Julien pressa la manche de Mélissa qui le regarda d'un air interrogateur.

- Vas-y doucement, murmura-t-il avec un regard qui en disait long.

- Ce n'était pas des meurtres, je voulais récupérer un cœur pour Marie, pour qu'elle revienne, protesta-t-il avec sa voix normale.

Mélissa resta sans voix et regarda Julien, interdite. Elle reprit après un long moment, le temps qu'il se calme.

- Pourquoi avoir mis le feu à l'appartement de ta mère ?
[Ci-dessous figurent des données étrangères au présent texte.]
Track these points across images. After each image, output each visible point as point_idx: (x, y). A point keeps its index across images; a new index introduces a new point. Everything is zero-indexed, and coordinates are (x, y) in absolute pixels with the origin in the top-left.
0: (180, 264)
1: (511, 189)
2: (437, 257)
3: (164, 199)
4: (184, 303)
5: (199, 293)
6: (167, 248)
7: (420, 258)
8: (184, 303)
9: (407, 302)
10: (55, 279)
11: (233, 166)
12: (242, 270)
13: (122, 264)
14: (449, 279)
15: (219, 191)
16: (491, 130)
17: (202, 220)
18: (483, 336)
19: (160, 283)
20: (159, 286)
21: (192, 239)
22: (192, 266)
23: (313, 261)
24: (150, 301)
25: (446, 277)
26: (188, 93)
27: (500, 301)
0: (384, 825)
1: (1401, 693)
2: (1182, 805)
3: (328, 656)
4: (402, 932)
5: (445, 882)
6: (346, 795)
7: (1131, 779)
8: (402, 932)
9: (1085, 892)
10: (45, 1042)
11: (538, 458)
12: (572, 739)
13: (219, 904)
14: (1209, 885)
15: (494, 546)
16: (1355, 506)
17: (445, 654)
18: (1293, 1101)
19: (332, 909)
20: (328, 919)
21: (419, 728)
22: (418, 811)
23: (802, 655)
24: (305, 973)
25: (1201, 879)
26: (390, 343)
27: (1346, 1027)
- C'était nécessaire, elle aurait parlé, vous étiez trop proche de la vérité, et quand j'ai su qu'elle avait survécu, je suis allé à l'hôpital pour finir le travail mais j'ai été dérangé par une infirmière. Et après, je suis revenu mais elle agonisait, j'ai vu le médecin mettre un drap sur sa tête j'ai profité du mouvement de foule pour partir. Par la suite, j'ai récupéré Marie à la morgue et l'ai mise en sécurité. Il baissa les yeux.

- Martin... On est en train de le perdre, le sérum le fait dormir, intervint Julien.

- Martin... Où est le corps de Marie ? Mélissa tapa de la paume sur le carreau mais n'obtint pas de réponse. Martin...Martin...

- Laisse tomber, on n'en tirera plus rien aujourd'hui. On va le laisser se reposer, on reviendra plus tard.